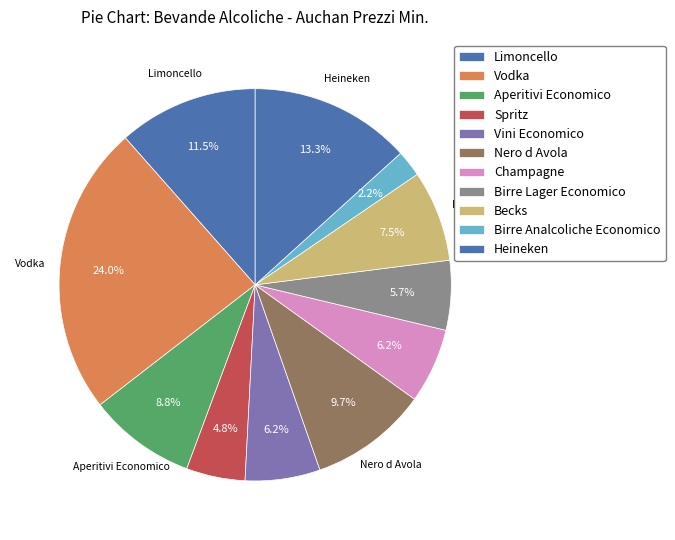

Count the number of slices in the pie.

11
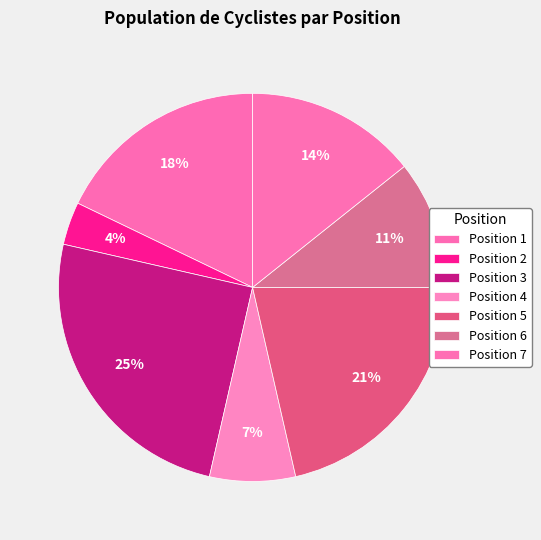

How many segments does this pie chart have?

7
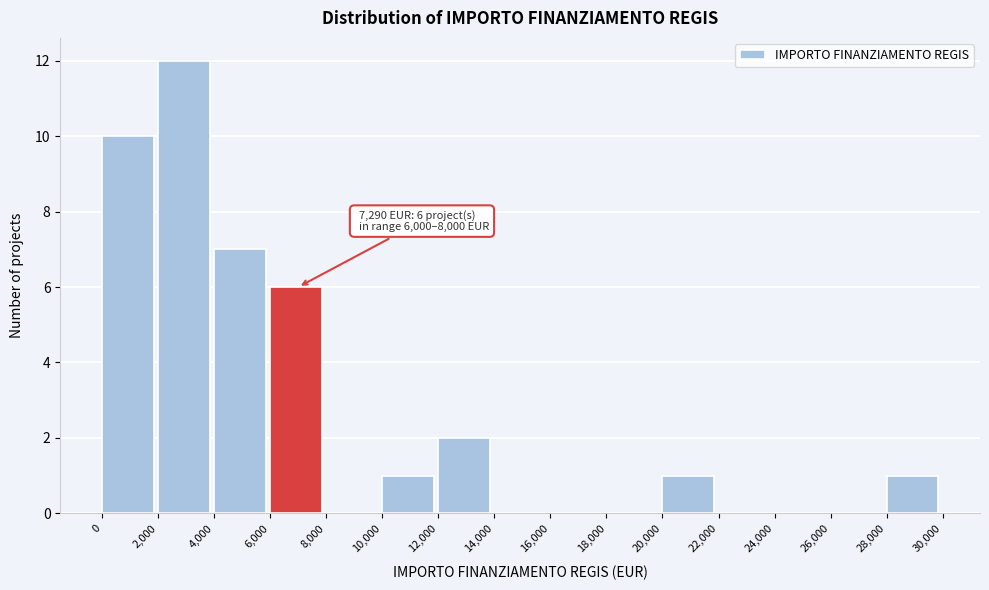

Which range on the x-axis has the tallest bar?

2,000 to 4,000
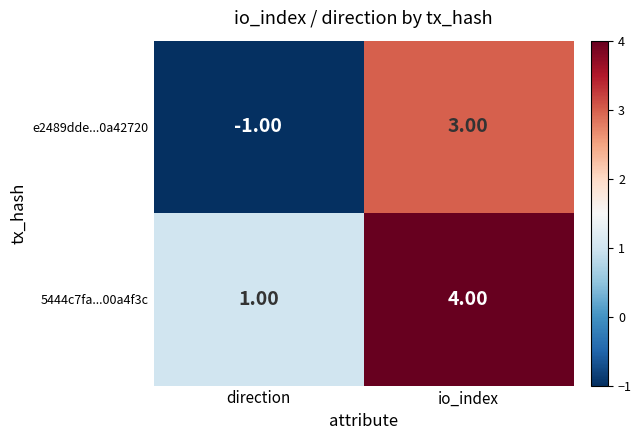

What is the difference between the e2489dde...0a42720 values at direction and io_index?

4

=-=-=

Write out the records above again with "pie" replaced by "circle" and everything else left unchanged. Leave the pictures out.

Count the number of slices in the circle.

11

How many segments does this circle chart have?

7

Which range on the x-axis has the tallest bar?

2,000 to 4,000

What is the difference between the e2489dde...0a42720 values at direction and io_index?

4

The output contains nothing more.